Validation of TLM in disease classification in hospitalized COVID-19 patients

To validate the reliability of TLM, 90 hospitalized COVID-19 patients typed by the latest classification guideline (5th edition) were redefined with TLM. LYM% in 24 out of 55 moderate cases was lower than 20% at TLM-1; LYM% of all these patients was above 5% at TLM-2, indicating that these patients would recover soon. LYM% at TLM-1 was lower than 20% in 20 out of 24 severe cases; LYM% at TLM-2 was <5% in six cases, indicating a poor prognosis. LYM% at TLM-1 in 11 out of 11 critically ill patients was lower than 20%; LYM% of these patients at TLM-2 was lower than 5% in six cases, suggesting a poor outcome (Fig. 1c). Furthermore, with kappa statistic test, we verified the consistency between TLM and the existing guideline in disease typing (Fig. 1d).

LYM% indicates disease severity of COVID-19 patients

The classification of disease severity in COVID-19 is very important for the grading treatment of patients. In particular, when the outbreak of an epidemic occurs and medical resources are relatively scarce, it is necessary to conduct grading severity and treatment, thereby optimize the allocation of rescue resources and prevent the occurrence of overtreatment or undertreatment. According to the latest 5th edition of the national treatment guideline, COVID-19 can be classified into four types. Pulmonary imaging is the main basis of classification, and other auxiliary examinations are used to distinguish the severity. Blood tests are easy, fast, and cost-effective. However, none of the indicators in blood tests were included in the classification criteria. This study suggested that LYM% can be used as a reliable indicator to classify the moderate, severe, and critical ill types independent of any other auxiliary indicators.

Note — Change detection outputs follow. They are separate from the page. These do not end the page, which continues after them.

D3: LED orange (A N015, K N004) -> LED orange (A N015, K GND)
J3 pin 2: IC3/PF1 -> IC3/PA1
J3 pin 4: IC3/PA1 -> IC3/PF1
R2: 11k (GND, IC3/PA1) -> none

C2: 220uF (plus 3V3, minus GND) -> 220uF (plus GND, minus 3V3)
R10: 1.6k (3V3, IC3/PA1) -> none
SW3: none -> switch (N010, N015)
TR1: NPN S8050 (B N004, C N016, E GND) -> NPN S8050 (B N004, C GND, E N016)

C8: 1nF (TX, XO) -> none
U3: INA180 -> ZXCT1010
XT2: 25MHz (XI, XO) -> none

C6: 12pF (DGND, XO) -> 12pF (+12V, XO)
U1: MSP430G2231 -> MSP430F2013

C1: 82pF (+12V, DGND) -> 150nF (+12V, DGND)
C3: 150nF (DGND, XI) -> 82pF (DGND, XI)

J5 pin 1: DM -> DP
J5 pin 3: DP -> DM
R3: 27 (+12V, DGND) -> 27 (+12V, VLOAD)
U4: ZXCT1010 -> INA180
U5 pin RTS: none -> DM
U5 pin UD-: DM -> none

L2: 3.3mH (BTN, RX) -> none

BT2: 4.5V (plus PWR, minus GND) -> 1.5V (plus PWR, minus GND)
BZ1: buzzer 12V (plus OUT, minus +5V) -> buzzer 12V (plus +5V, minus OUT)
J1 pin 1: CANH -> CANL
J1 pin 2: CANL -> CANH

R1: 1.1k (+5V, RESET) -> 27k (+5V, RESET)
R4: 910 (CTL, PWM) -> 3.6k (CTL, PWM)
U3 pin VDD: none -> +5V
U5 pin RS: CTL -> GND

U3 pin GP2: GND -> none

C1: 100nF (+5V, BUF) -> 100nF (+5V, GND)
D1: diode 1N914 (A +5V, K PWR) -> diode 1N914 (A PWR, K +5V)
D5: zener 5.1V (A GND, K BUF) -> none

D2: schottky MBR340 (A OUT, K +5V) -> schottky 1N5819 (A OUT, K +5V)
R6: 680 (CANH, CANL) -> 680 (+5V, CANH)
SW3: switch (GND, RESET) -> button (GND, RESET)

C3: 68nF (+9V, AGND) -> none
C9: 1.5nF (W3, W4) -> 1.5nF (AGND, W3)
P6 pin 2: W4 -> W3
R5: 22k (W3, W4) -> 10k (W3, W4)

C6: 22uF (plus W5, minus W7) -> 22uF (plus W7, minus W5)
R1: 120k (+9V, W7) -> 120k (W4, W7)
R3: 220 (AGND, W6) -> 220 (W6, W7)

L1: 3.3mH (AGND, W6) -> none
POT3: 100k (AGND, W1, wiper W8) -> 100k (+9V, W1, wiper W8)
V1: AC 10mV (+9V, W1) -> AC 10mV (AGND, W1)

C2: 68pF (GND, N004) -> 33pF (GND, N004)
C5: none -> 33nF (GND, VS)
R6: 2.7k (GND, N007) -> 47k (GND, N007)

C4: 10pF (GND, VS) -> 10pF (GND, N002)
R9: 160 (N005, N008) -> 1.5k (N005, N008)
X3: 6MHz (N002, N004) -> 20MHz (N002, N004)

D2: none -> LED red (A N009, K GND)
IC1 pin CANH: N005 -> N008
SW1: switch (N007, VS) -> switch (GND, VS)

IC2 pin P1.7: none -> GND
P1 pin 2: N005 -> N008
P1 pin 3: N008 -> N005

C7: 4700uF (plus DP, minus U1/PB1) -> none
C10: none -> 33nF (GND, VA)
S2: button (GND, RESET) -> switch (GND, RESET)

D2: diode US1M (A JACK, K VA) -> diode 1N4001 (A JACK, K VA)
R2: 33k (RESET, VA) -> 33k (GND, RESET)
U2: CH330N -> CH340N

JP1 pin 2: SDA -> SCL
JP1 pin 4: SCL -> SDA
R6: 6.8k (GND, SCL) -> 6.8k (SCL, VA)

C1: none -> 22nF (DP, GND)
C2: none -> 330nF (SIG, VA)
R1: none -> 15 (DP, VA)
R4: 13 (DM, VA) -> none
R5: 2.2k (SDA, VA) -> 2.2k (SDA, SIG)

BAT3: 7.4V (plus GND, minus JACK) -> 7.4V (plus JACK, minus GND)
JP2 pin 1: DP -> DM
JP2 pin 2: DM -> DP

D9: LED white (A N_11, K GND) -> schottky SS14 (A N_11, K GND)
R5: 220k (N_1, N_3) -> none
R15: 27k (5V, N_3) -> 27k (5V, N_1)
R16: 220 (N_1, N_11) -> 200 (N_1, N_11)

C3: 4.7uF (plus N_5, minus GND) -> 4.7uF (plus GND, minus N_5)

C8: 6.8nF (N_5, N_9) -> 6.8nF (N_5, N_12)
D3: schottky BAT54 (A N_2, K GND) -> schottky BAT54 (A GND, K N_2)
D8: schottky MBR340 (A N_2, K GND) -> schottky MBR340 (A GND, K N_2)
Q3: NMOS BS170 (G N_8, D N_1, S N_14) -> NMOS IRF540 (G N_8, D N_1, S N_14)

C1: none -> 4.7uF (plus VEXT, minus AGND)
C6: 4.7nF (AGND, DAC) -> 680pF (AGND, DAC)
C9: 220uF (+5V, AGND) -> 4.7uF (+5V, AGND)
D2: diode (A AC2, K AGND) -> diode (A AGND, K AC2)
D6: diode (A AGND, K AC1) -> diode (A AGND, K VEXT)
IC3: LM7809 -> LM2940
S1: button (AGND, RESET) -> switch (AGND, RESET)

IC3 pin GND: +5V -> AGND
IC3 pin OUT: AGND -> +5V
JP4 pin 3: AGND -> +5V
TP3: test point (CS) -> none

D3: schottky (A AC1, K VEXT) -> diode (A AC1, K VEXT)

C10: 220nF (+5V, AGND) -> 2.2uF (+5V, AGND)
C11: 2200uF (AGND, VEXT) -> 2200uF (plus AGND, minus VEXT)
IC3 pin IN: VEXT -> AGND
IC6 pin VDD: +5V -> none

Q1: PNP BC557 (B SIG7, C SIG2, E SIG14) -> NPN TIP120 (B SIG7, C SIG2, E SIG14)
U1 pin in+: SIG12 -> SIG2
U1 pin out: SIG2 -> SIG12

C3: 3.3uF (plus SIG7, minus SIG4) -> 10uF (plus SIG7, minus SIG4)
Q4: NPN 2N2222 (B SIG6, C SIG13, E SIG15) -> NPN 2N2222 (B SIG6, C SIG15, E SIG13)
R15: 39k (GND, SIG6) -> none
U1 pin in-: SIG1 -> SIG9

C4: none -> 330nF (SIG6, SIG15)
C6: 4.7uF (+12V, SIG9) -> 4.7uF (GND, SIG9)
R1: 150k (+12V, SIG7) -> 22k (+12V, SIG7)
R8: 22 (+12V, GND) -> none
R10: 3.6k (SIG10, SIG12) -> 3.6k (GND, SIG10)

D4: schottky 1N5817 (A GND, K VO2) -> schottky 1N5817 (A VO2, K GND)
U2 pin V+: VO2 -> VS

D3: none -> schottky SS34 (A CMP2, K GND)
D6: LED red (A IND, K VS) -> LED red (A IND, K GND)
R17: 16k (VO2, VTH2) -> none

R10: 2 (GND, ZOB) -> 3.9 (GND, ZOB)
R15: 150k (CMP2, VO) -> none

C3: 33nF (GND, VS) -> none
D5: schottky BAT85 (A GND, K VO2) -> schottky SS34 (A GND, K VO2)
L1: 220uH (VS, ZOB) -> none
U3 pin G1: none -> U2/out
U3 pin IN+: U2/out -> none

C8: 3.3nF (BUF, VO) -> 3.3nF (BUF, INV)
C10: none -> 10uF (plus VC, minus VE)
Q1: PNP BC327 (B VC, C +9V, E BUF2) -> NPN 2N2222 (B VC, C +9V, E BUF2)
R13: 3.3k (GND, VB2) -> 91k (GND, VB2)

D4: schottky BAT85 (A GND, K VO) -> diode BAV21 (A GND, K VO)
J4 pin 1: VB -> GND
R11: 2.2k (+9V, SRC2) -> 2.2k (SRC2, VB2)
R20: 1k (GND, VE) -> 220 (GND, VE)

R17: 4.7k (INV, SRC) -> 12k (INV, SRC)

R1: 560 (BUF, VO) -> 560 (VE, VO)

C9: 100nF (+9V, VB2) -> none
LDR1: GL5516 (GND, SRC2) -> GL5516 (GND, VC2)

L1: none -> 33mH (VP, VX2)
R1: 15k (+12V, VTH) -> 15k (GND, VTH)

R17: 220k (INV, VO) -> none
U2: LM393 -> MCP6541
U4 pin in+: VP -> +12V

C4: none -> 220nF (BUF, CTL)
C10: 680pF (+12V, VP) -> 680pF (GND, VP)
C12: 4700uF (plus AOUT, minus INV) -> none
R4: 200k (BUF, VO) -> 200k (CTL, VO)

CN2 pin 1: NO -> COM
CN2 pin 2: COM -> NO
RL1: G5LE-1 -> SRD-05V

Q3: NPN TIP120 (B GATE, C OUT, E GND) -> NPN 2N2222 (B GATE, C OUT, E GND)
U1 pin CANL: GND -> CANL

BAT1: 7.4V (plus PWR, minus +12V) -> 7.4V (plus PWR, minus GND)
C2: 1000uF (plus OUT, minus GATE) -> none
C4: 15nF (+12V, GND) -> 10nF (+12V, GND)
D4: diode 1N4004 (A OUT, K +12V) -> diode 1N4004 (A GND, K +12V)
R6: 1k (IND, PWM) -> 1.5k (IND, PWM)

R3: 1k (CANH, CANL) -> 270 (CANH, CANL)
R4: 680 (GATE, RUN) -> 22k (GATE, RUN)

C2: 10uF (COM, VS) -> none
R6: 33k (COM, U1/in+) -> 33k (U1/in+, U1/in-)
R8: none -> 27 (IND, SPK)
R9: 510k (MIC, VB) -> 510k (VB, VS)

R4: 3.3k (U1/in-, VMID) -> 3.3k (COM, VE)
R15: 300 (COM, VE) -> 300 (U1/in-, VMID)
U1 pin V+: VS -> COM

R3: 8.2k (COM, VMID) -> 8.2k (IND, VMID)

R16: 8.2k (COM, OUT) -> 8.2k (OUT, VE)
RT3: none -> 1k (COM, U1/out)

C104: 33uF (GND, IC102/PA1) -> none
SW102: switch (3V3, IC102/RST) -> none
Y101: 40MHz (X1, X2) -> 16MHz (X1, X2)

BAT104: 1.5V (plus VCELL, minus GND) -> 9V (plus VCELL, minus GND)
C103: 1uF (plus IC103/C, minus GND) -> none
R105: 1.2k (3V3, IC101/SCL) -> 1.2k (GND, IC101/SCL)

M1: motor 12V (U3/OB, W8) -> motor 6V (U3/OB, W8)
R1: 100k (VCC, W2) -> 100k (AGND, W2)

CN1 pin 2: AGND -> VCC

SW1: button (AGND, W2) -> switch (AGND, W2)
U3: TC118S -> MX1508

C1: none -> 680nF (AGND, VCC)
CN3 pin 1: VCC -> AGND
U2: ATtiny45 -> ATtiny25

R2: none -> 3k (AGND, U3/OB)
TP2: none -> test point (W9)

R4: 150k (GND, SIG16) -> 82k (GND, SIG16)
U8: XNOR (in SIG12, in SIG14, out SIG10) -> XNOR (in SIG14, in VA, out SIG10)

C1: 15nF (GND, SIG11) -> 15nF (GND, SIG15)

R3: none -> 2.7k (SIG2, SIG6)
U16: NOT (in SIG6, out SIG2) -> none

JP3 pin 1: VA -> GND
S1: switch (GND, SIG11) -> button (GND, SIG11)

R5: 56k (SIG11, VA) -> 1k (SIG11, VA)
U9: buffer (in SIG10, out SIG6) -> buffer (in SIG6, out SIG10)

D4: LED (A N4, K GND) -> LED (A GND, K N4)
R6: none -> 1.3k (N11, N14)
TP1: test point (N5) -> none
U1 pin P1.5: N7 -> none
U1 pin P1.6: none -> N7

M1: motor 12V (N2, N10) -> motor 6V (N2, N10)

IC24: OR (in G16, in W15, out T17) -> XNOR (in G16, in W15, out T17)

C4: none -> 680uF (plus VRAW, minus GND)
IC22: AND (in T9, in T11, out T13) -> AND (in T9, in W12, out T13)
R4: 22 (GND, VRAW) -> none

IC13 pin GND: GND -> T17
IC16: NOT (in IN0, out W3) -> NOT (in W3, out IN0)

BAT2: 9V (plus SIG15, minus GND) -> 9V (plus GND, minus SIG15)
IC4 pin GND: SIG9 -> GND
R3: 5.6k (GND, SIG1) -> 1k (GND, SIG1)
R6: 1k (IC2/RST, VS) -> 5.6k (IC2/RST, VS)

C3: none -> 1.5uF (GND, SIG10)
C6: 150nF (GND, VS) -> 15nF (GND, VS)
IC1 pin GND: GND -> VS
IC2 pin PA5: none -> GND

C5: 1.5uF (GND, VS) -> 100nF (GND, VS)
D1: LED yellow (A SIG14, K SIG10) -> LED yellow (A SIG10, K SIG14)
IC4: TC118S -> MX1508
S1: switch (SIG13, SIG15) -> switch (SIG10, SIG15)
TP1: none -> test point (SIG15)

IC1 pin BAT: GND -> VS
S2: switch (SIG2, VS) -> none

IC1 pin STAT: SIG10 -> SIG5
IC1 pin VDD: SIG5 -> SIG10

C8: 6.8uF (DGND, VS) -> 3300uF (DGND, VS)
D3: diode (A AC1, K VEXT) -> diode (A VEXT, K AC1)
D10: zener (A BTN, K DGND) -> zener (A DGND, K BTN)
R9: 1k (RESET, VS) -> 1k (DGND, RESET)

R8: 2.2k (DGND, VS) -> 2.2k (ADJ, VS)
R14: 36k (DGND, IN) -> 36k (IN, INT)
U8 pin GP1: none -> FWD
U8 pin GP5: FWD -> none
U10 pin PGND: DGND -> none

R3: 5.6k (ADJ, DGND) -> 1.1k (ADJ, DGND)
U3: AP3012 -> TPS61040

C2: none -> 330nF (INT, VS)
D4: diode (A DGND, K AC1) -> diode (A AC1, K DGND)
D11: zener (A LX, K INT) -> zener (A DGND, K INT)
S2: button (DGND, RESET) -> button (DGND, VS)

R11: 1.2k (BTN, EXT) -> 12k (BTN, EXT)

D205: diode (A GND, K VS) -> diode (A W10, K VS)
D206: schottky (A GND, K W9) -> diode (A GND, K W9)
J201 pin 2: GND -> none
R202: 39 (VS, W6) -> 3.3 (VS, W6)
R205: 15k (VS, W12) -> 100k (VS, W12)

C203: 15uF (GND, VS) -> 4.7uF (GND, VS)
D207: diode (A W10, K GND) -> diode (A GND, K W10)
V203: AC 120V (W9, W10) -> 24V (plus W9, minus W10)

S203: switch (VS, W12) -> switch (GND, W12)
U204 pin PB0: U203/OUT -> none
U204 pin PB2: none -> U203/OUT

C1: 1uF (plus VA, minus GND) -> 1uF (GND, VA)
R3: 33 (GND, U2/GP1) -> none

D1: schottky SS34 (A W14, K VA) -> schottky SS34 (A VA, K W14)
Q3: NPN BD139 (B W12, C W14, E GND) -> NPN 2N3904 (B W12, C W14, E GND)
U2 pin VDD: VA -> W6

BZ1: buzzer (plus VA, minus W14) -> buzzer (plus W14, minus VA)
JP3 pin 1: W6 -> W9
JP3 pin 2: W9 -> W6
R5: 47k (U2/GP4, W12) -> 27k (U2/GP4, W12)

Analysis of possible reasons for lymphopenia in COVID-19 patients

Lymphocytes play a decisive role in maintaining immune homeostasis and inflammatory response throughout the body. Understanding the mechanism of reduced blood lymphocyte levels is expected to provide an effective strategy for the treatment of COVID-19. We speculated four potential mechanisms leading to lymphocyte deficiency. (1) The virus might directly infect lymphocytes, resulting in lymphocyte death. Lymphocytes express the coronavirus receptor ACE2 and may be a direct target of viruses.5 (2) The virus might directly destroy lymphatic organs. Acute lymphocyte decline might be related to lymphocytic dysfunction, and the direct damage of novel coronavirus virus to organs such as thymus and spleen cannot be ruled out. This hypothesis needs to be confirmed by pathological dissection in the future. (3) Inflammatory cytokines continued to be disordered, perhaps leading to lymphocyte apoptosis. Basic researches confirmed that tumour necrosis factor (TNF)α, interleukin (IL)-6, and other pro-inflammatory cytokines could induce lymphocyte deficiency.6 (4) Inhibition of lymphocytes by metabolic molecules produced by metabolic disorders, such as hyperlactic acidemia. The severe type of COVID-19 patients had elevated blood lactic acid levels, which might suppress the proliferation of lymphocytes.7 Multiple mechanisms mentioned above or beyond might work together to cause lymphopenia, and further research is needed.

In conclusion, lymphopenia is an effective and reliable indicator of the severity and hospitalization in COVID-19 patients. We suggest that TLM should be included in the diagnosis and therapeutic guidelines of COVID-19.